Exercise objective: I need the lines below from the one with "Group Qualifying." down to the one with "Drivers/Cars Not Qualifying." reproduced exactly, both ends included, and nothing else.

Task data:
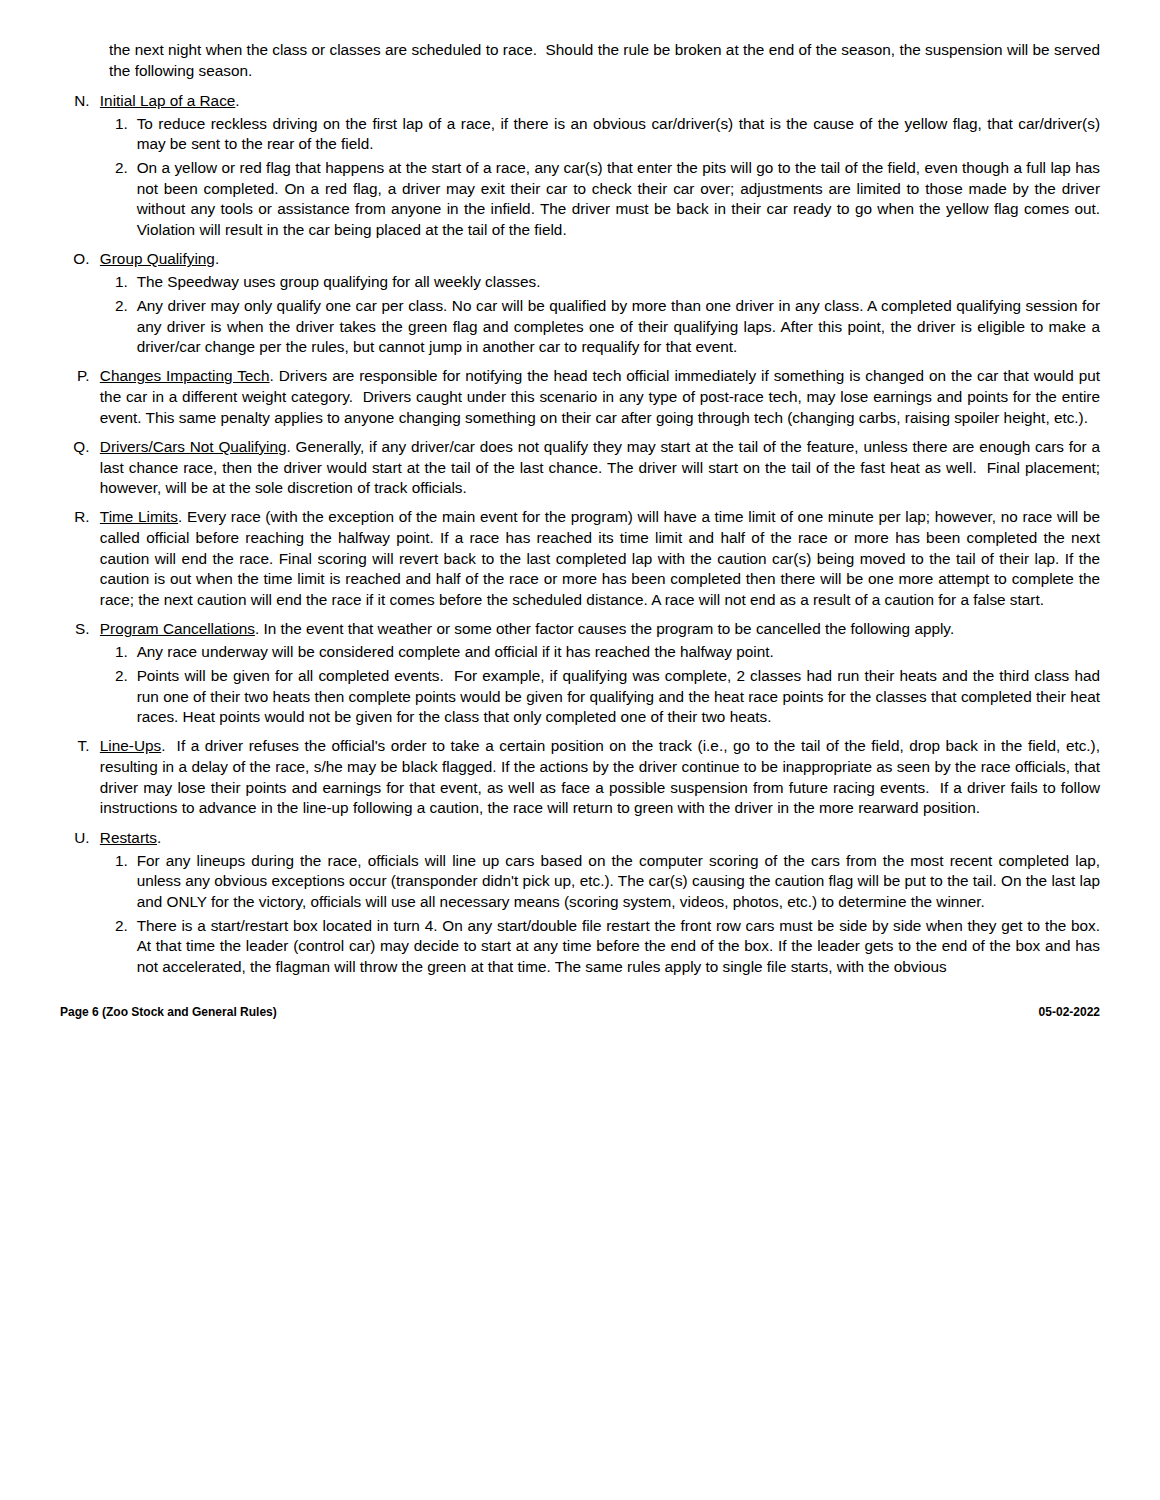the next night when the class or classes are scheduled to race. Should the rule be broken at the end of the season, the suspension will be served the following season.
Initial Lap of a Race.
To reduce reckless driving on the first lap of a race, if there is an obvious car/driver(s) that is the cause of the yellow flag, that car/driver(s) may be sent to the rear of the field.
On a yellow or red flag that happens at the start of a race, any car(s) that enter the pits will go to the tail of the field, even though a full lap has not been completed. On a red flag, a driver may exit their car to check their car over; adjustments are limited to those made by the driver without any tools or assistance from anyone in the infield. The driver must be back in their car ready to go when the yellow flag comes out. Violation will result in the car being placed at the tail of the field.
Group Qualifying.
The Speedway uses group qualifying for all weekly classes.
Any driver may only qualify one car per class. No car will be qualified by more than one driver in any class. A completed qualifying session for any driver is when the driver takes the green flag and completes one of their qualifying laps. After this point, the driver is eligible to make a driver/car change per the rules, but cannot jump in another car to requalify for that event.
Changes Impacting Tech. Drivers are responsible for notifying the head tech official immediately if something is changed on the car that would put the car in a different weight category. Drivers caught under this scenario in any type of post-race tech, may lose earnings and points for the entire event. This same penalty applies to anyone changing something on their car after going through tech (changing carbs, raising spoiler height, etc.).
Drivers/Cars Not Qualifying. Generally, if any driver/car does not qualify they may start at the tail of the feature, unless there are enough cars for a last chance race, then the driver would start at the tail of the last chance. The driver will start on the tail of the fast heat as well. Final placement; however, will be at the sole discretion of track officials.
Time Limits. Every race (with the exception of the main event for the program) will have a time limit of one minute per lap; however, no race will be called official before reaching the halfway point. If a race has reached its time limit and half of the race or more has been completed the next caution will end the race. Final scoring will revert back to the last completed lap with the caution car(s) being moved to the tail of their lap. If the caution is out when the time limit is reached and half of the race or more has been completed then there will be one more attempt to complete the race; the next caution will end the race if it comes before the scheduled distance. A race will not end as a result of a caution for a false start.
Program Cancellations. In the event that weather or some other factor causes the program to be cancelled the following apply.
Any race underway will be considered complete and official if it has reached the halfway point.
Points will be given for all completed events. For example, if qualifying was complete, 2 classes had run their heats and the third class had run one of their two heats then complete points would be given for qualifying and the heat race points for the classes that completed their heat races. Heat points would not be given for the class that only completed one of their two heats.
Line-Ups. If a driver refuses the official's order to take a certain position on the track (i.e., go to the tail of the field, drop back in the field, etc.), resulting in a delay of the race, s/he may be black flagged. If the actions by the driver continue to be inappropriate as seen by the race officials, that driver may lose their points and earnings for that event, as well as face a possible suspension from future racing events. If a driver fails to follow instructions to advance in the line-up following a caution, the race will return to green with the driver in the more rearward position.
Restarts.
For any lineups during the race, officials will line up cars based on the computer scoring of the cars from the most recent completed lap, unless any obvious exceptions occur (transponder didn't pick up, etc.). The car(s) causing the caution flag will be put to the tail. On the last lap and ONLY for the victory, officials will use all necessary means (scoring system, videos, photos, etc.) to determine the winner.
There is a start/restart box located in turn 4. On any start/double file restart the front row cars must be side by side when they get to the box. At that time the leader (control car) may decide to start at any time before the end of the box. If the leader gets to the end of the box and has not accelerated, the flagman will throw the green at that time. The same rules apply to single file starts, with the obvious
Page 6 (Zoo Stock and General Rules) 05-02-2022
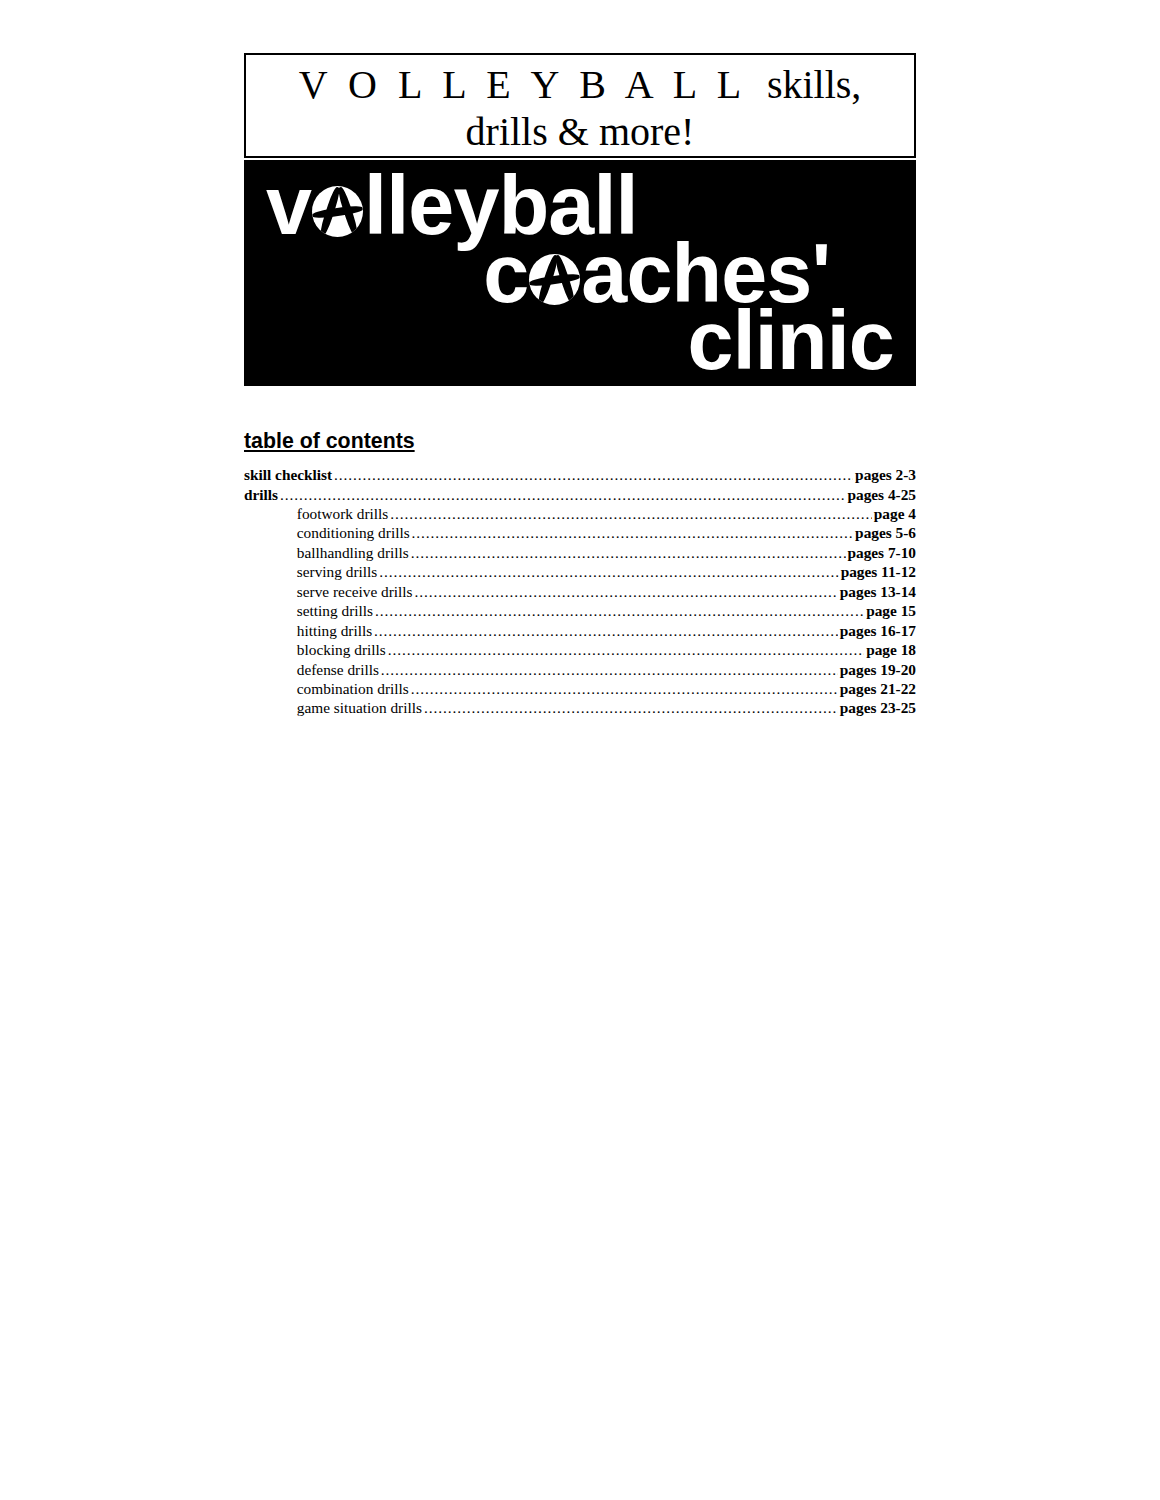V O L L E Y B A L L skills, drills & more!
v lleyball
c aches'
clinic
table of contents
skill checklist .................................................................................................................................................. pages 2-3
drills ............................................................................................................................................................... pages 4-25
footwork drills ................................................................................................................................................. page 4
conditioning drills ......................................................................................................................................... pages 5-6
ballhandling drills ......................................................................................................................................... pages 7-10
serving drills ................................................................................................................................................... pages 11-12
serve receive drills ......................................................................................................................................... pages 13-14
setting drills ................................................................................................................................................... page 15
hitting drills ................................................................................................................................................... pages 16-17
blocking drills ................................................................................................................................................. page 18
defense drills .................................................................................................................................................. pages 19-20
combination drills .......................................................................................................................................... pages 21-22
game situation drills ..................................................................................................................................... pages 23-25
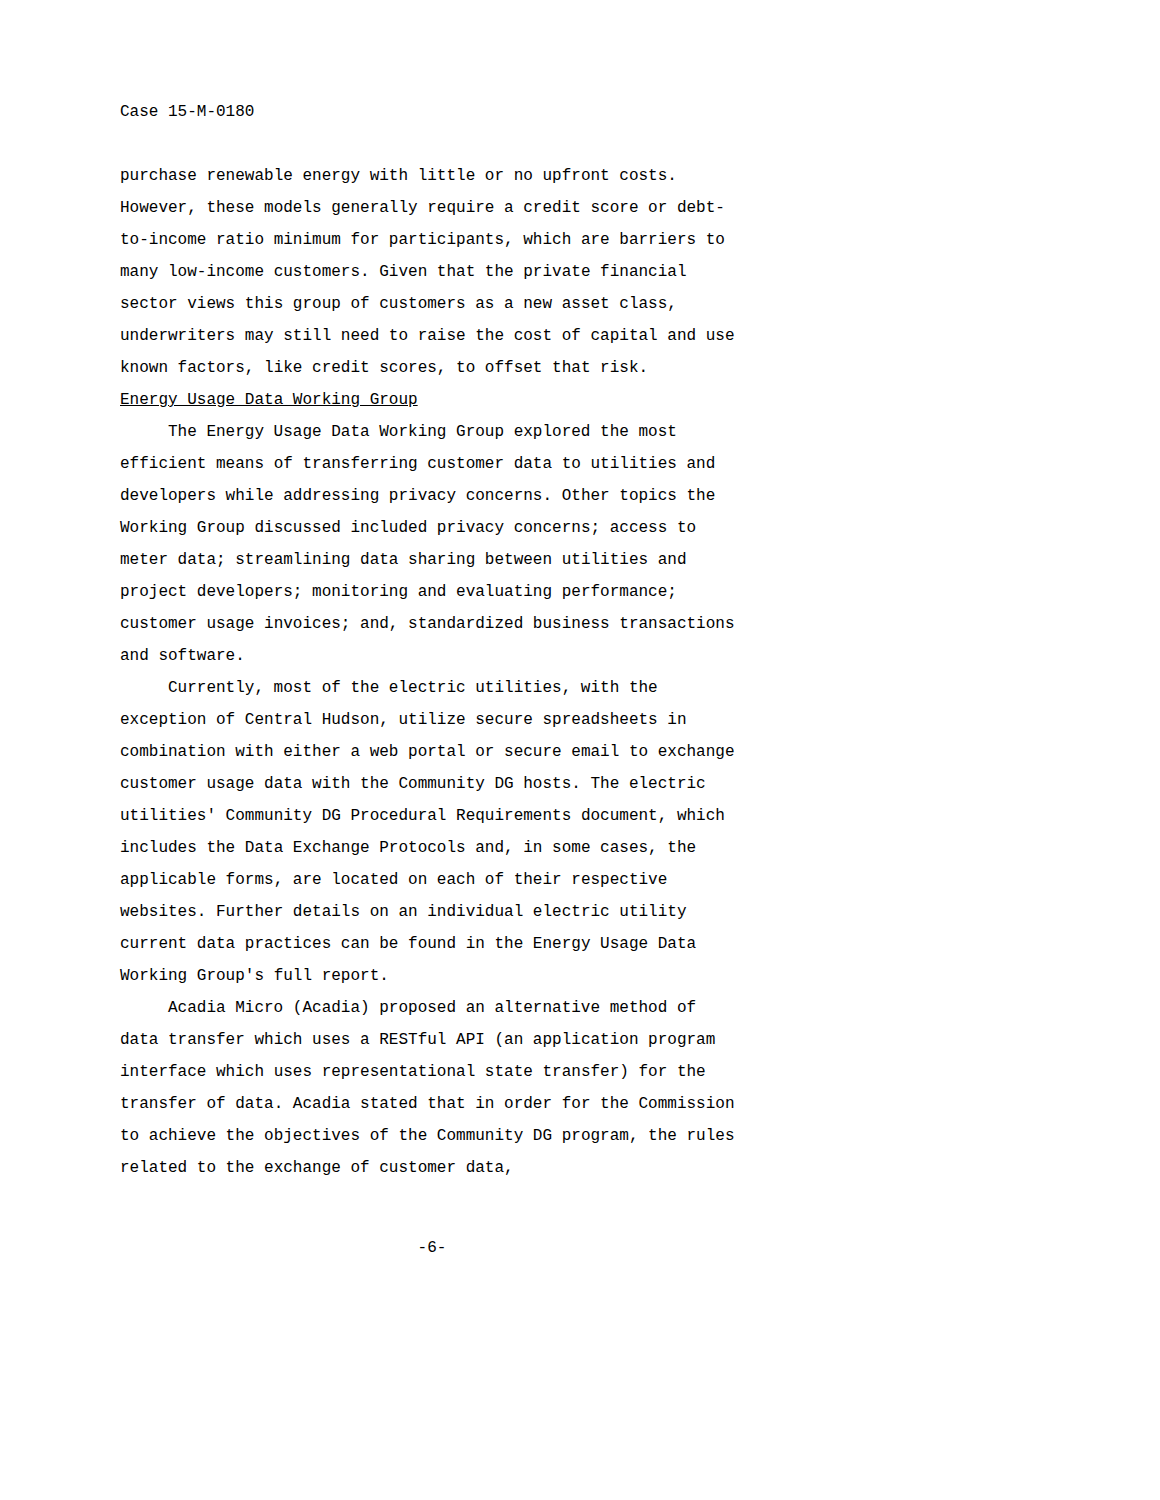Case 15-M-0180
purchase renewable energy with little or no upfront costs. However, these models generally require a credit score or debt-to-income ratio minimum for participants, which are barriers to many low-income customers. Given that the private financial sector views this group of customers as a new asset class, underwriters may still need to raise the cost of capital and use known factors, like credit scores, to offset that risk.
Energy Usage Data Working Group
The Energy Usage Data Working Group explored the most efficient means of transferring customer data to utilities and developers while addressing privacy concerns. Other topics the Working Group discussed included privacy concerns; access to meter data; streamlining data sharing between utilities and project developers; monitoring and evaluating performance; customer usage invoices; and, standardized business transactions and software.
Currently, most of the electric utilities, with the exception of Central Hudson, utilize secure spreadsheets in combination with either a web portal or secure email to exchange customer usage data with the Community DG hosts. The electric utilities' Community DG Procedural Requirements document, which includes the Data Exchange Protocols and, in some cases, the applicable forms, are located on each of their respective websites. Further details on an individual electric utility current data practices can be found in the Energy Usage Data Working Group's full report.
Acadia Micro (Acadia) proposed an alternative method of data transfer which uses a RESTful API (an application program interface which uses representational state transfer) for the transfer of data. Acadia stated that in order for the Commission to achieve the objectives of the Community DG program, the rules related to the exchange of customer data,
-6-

Reply:
Group Qualifying.
The Speedway uses group qualifying for all weekly classes.
Any driver may only qualify one car per class. No car will be qualified by more than one driver in any class. A completed qualifying session for any driver is when the driver takes the green flag and completes one of their qualifying laps. After this point, the driver is eligible to make a driver/car change per the rules, but cannot jump in another car to requalify for that event.
Changes Impacting Tech. Drivers are responsible for notifying the head tech official immediately if something is changed on the car that would put the car in a different weight category. Drivers caught under this scenario in any type of post-race tech, may lose earnings and points for the entire event. This same penalty applies to anyone changing something on their car after going through tech (changing carbs, raising spoiler height, etc.).
Drivers/Cars Not Qualifying. Generally, if any driver/car does not qualify they may start at the tail of the feature, unless there are enough cars for a last chance race, then the driver would start at the tail of the last chance. The driver will start on the tail of the fast heat as well. Final placement; however, will be at the sole discretion of track officials.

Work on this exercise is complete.